As it's written right now (with no qualification of the input or output) your getter and setter (accessor and mutator, if you prefer) are accomplishing absolutely nothing, so you might as well just make the string public and be done with it.
If the real code really does qualify the string, then chances are pretty good that what you're dealing with isn't properly a string at all -- instead, it's just something that looks a lot like a string. What you're really doing in this case is abusing the type system, sort of exposing a string, when the real type is only something a bit like a string. You're then providing the setter to try to enforce whatever restrictions the real type has compared to a real string.
When you look at it from that direction, the answer becomes fairly obvious: rather than a string, with a setter to make the string act like some other (more restricted) type, what you should be doing instead is defining an actual class for the type you really want. Having defined that class correctly, you make an instance of it public. If (as seems to be the case here) it's reasonable to assign it a value that starts out as a string, then that class should contain an assignment operator that takes a string as an argument. If (as also seems to be the case here) it's reasonable to convert that type to a string under some circumstances, it can also include cast operator that produces a string as the result.
This gives a real improvement over using a setter and getter in a surrounding class. First and foremost, when you put those in a surrounding class, it's easy for code inside that class to bypass the getter/setter, losing enforcement of whatever the setter was supposed to enforce. Second, it maintains a normal-looking notation. Using a getter and a setter forces you to write code that's just plain ugly and hard to read.

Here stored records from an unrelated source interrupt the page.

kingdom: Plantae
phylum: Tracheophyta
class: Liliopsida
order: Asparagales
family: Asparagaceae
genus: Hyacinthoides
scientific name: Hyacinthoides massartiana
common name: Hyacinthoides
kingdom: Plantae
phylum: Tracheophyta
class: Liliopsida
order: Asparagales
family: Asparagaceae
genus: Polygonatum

One of the major strengths of a string class in C++ is using operator overloading so you can replace something like:
strcpy(strcat(filename, ".ext"));
with:
filename += ".ext";
to improve readability. But look what happens if that string is part of a class that forces us to go through a getter and setter:
some_object.setfilename(some_object.getfilename()+".ext");
If anything, the C code is actually more readable than this mess. On the other hand, consider what happens if we do the job right, with a public object of a class that defines an operator string and operator=:
some_object.filename += ".ext";
Nice, simple and readable, just like it should be. Better still, if we need to enforce something about the string, we can inspect only that small class, we really only have to look one or two specific, well-known places (operator=, possibly a ctor or two for that class) to know that it's always enforced -- a totally different story from when we're using a setter to try to do the job.